I've already mentioned the 'late game' Amenities of Automobiles and Personal Electronics, Manufactured Amenities from the Modern and Atomic Eras.

The point of the Manufactured Amenities is that they are not limited like the Natural Resource Amenities: you can always build more of them to match the demand from the population. So, as long as cities are linked to the Factory producing the Amenity by Railroad or Harbor or Aerodrome, ANY NUMBER of cities can get the benefit of the Amenity.

This concept assumes that a Factory building actually represents the Industrialization of a city, so it would be redundant and an over-complication to require separate Factories for each Resource: one 'Factory' in a City can potentially represent a number of different factories producing Cloth and Artificial Dyes and/or General Manufacturing/Production. The exception I would consider for this is Automobile Factories, which represent such a massive concentration of specialized production that I think they deserve their own Building: the Ford River Rouge Plant, the Soviet Kharkov and Stalngrad Tractor Works, the Volkswagen Plant in Wolfsburg, each represented one of the largest single manufacturing complexes ever built in their time. Personal Electronics, at least as represented by the massive Foxconn complexes in China, is another candidate for a specialized Factory Structure.
 
One of several things I'd like to see done with Resources, and one that is appropriate to discuss here in relation to Industrialization and Factories, is that Resources are Not Static: the uses for them change, some can be completely replaced by manufactured alternatives, and many change their 'class' from Amenity/Luxury to Bonus or Strategic to something else. AND this doesn't all happen at once, so this kind of 'Morphing' of Resources can be worked into the game as another product of the Industrial Revolution.

I'd love to see a system like this cleverly implemented. It would be yet another way that each game could differ based on the map.

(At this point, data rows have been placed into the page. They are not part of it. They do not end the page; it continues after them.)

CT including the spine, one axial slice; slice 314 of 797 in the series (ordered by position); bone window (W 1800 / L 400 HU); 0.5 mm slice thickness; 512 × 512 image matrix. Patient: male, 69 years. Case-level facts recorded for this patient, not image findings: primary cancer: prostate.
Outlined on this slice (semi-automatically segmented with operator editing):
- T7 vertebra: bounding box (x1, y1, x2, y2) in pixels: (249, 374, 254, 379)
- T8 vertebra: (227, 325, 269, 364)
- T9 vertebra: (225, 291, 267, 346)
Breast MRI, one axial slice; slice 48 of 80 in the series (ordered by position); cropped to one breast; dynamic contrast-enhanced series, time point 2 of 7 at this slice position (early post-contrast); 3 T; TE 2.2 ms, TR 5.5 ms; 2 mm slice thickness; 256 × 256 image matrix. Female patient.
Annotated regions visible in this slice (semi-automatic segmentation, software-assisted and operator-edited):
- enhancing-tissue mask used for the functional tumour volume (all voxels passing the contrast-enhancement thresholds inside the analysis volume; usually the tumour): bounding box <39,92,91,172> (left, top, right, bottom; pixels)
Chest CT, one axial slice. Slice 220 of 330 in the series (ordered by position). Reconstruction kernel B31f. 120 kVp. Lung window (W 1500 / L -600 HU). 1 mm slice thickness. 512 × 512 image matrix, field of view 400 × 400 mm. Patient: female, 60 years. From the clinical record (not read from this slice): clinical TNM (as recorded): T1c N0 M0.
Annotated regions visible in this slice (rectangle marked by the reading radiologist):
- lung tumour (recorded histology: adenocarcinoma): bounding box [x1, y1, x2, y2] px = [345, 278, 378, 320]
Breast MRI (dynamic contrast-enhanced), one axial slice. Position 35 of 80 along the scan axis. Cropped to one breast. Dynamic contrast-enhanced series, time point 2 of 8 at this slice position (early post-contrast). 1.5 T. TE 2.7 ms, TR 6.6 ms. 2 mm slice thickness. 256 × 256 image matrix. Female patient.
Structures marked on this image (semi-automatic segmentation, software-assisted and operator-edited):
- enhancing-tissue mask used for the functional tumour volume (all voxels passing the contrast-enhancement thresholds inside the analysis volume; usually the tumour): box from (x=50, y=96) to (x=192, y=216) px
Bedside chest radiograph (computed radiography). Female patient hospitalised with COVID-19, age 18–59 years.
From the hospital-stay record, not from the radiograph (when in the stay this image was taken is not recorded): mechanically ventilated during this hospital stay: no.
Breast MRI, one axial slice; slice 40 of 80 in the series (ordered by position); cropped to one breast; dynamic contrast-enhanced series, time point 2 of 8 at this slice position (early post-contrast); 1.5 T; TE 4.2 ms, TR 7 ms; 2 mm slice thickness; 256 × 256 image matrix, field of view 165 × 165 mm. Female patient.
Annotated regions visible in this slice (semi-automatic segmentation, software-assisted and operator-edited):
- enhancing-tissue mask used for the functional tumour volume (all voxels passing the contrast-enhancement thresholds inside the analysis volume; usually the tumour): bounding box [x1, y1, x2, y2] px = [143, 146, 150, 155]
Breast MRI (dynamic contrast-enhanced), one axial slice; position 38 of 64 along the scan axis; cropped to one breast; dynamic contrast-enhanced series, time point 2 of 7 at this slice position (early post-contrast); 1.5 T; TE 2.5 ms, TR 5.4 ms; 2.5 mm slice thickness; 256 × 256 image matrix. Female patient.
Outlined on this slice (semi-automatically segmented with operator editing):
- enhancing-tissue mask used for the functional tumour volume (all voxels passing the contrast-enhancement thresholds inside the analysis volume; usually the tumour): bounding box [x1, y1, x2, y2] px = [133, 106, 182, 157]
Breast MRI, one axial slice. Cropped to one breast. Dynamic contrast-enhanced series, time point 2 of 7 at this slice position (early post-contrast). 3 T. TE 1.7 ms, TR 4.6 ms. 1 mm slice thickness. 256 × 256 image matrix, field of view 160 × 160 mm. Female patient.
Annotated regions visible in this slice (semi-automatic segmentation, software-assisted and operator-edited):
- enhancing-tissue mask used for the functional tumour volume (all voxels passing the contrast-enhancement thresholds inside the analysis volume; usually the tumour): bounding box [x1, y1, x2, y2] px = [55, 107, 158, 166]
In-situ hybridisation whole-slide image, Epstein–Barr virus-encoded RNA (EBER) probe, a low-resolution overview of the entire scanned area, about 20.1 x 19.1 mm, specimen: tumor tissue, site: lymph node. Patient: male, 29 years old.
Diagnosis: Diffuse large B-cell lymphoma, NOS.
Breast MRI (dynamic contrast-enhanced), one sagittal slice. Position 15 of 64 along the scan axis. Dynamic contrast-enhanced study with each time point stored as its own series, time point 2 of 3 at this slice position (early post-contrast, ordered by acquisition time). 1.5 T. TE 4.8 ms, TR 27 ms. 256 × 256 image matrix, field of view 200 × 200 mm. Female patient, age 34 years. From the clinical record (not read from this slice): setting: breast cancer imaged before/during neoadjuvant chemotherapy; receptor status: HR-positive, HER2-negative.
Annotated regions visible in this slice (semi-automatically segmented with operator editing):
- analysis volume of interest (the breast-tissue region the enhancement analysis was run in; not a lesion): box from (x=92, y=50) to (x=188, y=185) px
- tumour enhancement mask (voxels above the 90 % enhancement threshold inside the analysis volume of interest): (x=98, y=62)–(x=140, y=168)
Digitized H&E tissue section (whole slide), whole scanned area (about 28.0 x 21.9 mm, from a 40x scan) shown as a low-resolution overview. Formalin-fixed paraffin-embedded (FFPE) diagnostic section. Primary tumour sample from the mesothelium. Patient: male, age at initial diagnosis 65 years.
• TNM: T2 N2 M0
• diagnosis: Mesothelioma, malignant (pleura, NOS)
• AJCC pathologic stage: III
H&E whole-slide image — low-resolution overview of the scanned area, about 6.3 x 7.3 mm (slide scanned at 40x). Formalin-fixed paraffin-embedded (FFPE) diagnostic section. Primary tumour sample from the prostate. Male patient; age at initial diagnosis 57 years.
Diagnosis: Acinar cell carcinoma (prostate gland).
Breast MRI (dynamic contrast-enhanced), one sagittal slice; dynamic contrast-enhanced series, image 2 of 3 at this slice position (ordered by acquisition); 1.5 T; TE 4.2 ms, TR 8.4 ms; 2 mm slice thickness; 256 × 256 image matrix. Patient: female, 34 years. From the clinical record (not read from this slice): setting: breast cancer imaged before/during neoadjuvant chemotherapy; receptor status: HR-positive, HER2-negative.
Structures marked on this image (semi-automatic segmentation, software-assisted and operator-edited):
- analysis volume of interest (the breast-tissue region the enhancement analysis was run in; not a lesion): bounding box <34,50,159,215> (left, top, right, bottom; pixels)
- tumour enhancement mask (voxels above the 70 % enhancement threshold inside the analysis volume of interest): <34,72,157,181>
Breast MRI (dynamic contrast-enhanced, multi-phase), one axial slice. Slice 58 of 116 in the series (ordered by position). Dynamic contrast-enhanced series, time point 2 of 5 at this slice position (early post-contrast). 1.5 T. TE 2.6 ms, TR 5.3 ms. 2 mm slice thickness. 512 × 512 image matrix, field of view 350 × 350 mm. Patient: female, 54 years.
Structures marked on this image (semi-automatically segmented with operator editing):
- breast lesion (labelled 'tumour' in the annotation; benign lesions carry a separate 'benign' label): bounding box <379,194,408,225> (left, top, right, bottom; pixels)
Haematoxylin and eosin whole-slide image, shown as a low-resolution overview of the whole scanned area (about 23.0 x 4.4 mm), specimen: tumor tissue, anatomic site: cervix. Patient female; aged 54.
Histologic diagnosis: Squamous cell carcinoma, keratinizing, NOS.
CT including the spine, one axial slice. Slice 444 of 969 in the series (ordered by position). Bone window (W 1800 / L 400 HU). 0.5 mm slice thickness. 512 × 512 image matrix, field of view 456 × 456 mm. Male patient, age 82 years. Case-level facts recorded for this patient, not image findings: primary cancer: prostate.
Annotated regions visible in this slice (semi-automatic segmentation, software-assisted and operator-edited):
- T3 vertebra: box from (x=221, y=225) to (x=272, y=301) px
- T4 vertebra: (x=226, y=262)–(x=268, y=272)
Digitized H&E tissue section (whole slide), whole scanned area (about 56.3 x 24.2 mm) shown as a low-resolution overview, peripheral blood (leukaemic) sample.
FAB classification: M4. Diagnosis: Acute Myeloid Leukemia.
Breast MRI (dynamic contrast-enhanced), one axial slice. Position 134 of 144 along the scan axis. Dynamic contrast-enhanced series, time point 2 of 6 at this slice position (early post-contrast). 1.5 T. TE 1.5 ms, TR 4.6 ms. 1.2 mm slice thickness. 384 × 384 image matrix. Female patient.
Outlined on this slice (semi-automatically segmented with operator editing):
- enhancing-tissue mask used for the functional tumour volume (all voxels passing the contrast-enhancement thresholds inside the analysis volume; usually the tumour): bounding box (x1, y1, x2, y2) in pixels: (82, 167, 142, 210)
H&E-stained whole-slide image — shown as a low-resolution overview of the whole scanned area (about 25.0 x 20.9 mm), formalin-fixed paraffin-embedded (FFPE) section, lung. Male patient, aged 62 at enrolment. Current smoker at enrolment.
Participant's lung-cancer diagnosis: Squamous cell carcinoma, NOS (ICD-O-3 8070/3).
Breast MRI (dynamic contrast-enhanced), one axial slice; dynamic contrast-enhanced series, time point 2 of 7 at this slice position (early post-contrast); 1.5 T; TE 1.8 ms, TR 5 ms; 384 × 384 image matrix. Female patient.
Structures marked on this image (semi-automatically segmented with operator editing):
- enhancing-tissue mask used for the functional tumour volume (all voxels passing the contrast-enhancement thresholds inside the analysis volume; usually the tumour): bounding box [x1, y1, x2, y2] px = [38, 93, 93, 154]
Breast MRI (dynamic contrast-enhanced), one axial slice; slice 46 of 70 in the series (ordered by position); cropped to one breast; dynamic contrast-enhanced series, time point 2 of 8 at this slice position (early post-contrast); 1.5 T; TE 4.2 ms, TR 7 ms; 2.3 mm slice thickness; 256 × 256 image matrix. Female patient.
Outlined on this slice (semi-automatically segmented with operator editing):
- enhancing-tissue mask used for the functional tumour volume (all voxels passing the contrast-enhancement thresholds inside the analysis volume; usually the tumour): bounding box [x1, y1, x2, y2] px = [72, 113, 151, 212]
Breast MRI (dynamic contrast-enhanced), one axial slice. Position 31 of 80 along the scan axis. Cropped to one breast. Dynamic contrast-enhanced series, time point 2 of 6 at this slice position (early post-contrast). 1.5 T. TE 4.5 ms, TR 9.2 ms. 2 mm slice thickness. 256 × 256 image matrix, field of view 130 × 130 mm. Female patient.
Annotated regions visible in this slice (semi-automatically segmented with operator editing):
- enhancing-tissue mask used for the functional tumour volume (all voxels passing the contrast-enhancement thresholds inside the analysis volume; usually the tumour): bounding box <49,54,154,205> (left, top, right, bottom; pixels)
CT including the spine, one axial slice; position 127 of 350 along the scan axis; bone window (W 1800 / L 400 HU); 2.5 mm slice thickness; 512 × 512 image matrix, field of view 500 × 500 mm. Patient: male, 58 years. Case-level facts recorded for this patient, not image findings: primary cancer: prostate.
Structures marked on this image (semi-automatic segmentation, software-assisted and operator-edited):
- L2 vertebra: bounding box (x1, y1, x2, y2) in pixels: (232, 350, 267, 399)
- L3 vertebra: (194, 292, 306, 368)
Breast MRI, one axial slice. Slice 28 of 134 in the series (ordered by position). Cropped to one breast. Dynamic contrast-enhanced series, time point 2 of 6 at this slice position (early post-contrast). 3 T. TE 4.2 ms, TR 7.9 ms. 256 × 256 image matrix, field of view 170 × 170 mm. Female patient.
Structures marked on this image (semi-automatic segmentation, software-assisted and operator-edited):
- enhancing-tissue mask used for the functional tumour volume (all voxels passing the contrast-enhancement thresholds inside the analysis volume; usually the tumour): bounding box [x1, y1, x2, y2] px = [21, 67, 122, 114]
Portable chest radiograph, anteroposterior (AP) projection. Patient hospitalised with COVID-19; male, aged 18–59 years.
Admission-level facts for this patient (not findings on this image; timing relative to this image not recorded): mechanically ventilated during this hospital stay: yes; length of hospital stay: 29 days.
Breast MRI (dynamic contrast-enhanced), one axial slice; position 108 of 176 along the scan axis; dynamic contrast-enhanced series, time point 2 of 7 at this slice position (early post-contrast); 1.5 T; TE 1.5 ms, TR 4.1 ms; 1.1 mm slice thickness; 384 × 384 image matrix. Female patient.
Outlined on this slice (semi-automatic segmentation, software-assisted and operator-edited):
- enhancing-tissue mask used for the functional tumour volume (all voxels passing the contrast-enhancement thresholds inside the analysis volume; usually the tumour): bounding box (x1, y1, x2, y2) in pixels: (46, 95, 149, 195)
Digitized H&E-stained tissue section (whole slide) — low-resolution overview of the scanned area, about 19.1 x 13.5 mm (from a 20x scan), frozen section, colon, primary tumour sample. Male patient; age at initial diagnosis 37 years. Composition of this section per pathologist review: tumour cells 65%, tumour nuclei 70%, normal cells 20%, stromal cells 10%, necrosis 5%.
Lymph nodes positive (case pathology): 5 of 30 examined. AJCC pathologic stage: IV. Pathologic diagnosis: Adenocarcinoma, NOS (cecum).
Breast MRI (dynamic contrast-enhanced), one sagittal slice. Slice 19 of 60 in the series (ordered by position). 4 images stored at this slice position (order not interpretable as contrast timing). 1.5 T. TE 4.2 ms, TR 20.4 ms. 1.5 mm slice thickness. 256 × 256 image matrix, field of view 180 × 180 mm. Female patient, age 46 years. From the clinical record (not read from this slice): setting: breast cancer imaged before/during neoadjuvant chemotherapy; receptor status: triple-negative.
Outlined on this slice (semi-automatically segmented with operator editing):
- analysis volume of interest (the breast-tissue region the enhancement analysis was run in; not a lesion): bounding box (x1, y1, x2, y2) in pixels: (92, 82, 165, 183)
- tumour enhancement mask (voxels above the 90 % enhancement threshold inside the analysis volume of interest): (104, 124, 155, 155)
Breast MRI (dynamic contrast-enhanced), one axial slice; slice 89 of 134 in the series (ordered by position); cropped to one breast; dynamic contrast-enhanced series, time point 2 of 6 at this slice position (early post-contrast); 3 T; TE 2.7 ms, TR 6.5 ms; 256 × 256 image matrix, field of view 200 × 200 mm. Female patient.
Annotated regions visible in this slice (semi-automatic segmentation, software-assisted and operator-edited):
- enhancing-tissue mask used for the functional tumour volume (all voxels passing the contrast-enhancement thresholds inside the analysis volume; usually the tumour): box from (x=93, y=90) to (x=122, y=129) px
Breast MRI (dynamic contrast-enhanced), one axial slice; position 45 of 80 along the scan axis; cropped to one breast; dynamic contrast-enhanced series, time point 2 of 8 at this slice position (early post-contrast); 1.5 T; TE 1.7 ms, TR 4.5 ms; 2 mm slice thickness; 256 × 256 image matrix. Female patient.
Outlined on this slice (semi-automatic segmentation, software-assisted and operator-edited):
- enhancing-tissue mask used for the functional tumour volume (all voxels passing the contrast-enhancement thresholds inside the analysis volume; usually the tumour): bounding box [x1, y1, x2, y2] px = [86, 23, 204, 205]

Evan more importantly, it could give a reason to consider not chopping! I'd like that Wheat, Rice, Sheep, etc. to represent something other than a "food now versus food later" decision.
 
@Sostratus I’d agree with all of that. I don’t think there are any shortage of ways to make the IR matter. My preference would be something that organically builds on what’s there rather than completely new mechanics. Policy cards, better tier 3 buildings, making strategic resources more important, and something around housing and amenities would be great.

And then something which “marks” that there has been a change to Industrialisation - either via an Emergency or Era score or (like landing on the Moon) a boost to culture or science. Just something so you go “Oh, I think we just had the Industrial Revolution”.

I think part of that might be the Industrial Revolution having an impact beyond your Civ too. Something like, once you industrialise, other Civs which haven’t industrialised gain extra science by trading with you. And maybe the other side of that is that industrialised nations exert more loyalty pressure.
 
A way to industrialize an un-industrialized country are Joint Ventures. Build a factory there so that poor people get work, earn money and can buy your products. Subsistence farmers usually cannot participate in our modern industrialized world since they do not have the money / foreign currency to buy valuable things.
It is important to give population a sufficient income to be able to purchase industrialized goods.

Mass production of goods means that you need a big (global) market to sell your surplus goods, otherwise your factory might not work efficiently if you produce too many goods for stockpile or try to reduce factory output by reducing working time per day.